We have a dead tree in our backyard that is completely stripped of its bark, so basically it looks like a piece of vertical driftwood rising 40 feet in the air. To look at it, you’d think it had no purpose, but nothing could be further from the truth. Its stark beauty fascinates me, especially against a moonlit night sky.
We call it the crow tree because this is where our 30 to 40 crows gather every day for their breakfast and afternoon snacks. Over the years, their preening beaks and sharp claws have shaved away what little bark there was, so now all that’s left is white, smooth wood.
The curved branches are outstretched like welcoming arms and at least five crows can roost quite happily on each one. There are 10 floors in all, but near the top, the branches have only enough room for a single occupant. The Sentinel, as we call him, always sits at the very top, like a Christmas star. It’s his job to let the others know when John rounds the corner with his bucket of goodies. When the Sentinel starts squawking, you can watch the crows glide in from the four corners of their estate.
It’s only after Hubby comes back into the house that the crows nestle into the tree branches and this is where their complicated ballet recital starts. The food is left on top of the cover of my dad’s old trailer, so it really does resemble an outdoor dining room table. One of the lower branches is only a few feet away from the feast. This is the most prized spot on the tree and I’ve noticed that only the big boys get to sit here. Or maybe it’s just my feverish imagination because, let’s face it, crows look alike, so who can say for sure?

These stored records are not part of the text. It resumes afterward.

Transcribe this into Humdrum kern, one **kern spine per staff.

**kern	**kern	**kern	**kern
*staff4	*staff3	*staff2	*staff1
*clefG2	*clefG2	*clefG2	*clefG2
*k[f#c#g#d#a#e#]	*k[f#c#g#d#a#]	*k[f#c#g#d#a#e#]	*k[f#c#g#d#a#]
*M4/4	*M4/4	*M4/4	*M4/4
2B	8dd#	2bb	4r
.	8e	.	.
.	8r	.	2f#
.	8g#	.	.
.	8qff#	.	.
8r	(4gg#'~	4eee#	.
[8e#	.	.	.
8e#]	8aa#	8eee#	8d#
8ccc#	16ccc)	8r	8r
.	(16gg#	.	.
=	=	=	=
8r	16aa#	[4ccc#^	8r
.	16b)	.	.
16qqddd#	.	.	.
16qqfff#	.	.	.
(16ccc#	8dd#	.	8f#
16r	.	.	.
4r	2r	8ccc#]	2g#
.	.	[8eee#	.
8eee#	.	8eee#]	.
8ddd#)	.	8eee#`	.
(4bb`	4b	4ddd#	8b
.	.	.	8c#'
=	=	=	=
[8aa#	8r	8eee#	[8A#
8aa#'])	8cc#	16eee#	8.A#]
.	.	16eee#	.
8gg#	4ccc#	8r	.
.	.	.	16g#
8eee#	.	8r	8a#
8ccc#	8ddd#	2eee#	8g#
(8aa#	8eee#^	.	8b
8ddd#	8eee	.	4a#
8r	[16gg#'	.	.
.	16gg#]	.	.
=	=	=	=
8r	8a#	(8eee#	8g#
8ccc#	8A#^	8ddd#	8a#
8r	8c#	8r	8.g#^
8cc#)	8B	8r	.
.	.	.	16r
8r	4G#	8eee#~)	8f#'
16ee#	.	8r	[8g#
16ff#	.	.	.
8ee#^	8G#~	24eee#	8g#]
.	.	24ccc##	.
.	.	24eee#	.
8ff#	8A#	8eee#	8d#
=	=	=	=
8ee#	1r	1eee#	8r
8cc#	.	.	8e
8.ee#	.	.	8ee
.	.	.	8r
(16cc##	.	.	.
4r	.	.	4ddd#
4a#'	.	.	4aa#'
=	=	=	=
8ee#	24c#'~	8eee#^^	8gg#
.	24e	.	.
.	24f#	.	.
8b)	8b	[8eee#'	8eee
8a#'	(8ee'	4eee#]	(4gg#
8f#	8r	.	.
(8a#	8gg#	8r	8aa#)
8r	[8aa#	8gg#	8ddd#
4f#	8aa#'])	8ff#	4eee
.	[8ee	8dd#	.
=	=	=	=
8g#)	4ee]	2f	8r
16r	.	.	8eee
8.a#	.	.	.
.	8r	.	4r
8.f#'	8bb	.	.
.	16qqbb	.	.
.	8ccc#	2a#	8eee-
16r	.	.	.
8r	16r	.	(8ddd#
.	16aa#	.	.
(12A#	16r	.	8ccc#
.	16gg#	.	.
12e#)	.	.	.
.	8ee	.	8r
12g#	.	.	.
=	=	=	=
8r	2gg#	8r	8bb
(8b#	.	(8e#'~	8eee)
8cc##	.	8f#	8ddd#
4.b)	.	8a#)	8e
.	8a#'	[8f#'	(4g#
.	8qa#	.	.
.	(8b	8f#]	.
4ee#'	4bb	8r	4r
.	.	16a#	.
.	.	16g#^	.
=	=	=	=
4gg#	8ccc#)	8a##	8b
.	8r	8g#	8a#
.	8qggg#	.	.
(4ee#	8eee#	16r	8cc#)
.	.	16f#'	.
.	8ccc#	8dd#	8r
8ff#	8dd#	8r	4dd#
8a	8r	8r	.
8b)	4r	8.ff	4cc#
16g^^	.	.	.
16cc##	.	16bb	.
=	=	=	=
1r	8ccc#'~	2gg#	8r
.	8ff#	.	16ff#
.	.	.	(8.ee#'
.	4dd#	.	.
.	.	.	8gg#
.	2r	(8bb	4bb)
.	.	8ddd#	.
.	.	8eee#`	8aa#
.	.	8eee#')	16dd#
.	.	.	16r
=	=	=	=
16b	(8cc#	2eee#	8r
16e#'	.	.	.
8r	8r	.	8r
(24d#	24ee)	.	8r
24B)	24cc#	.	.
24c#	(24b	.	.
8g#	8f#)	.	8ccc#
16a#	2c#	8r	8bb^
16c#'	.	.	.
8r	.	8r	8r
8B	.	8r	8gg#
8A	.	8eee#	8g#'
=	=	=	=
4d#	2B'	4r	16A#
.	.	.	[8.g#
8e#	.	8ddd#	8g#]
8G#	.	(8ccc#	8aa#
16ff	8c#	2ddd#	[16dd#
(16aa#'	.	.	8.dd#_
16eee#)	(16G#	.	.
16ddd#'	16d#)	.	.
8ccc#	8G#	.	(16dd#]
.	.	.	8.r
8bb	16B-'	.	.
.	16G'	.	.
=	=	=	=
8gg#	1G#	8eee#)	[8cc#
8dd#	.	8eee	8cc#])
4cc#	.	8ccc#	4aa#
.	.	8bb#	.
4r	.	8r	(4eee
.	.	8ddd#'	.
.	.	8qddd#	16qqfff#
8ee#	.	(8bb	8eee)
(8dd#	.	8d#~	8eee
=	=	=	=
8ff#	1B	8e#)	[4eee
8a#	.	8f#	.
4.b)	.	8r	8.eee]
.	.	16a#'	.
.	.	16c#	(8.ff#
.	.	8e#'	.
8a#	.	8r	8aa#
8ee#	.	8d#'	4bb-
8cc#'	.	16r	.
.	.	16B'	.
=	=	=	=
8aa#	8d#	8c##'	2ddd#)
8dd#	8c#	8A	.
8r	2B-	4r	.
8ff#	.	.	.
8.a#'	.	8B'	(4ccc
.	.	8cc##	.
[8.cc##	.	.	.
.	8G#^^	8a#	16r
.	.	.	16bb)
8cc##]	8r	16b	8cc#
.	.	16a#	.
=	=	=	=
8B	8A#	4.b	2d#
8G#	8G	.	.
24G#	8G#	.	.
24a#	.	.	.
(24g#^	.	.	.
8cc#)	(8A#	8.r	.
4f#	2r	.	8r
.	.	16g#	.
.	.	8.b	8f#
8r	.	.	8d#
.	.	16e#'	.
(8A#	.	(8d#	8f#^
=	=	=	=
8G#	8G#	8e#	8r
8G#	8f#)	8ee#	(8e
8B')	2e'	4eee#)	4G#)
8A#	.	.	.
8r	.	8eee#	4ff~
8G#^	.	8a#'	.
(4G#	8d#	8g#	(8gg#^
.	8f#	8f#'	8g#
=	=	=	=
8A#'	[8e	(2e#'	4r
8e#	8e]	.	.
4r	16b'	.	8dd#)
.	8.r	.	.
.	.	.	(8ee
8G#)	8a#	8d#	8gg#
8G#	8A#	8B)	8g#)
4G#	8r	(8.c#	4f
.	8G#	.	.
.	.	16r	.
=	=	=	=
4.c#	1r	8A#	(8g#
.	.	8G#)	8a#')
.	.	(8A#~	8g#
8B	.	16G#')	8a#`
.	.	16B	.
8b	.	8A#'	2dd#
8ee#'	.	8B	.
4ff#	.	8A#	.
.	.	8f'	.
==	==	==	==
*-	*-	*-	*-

Some sort of secret signal is then given and all of the crows descend on the trailer at once to peck away for about three seconds, before instantly rising into the tree branches again. What spooked them? Nothing I can see. They do this at least 60 times in the five minutes it takes to polish up all the grub. Flutter, rise. Flutter, fall. Those who can’t find space on the branches hover back down to the ground. Some rebellious types skip the yo-yoing performance and walk with a haughty attitude under the birdfeeders and peck away at the odd sunflower seed.
I honestly think if we ever got rid of this tree, we wouldn’t have this daily ritual. Maybe a few crows, but not this entire community, who have learned they can gather safely within these branches while they have their morning meal.
You’d think a dead thing would have no purpose, but our crow tree is a daily reminder that even when you think something is over, it doesn’t have to be. I’m positive that when this tree was young and beautiful, it never got nearly the number of visitors that it does now.
This gives me hope for some reason.
If we were to ever sell this property, I can guarantee the crow tree would be the first thing people would notice and shake their heads at. “Who wants an old dead tree in the backyard? Cut it down!”
Luckily, we have a loyal committee of squawky feathered neighbours who could show up in an instant and put on a very animated rendition of Alfred Hitchcock’s movie The Birds.
And that, as they say, would be that.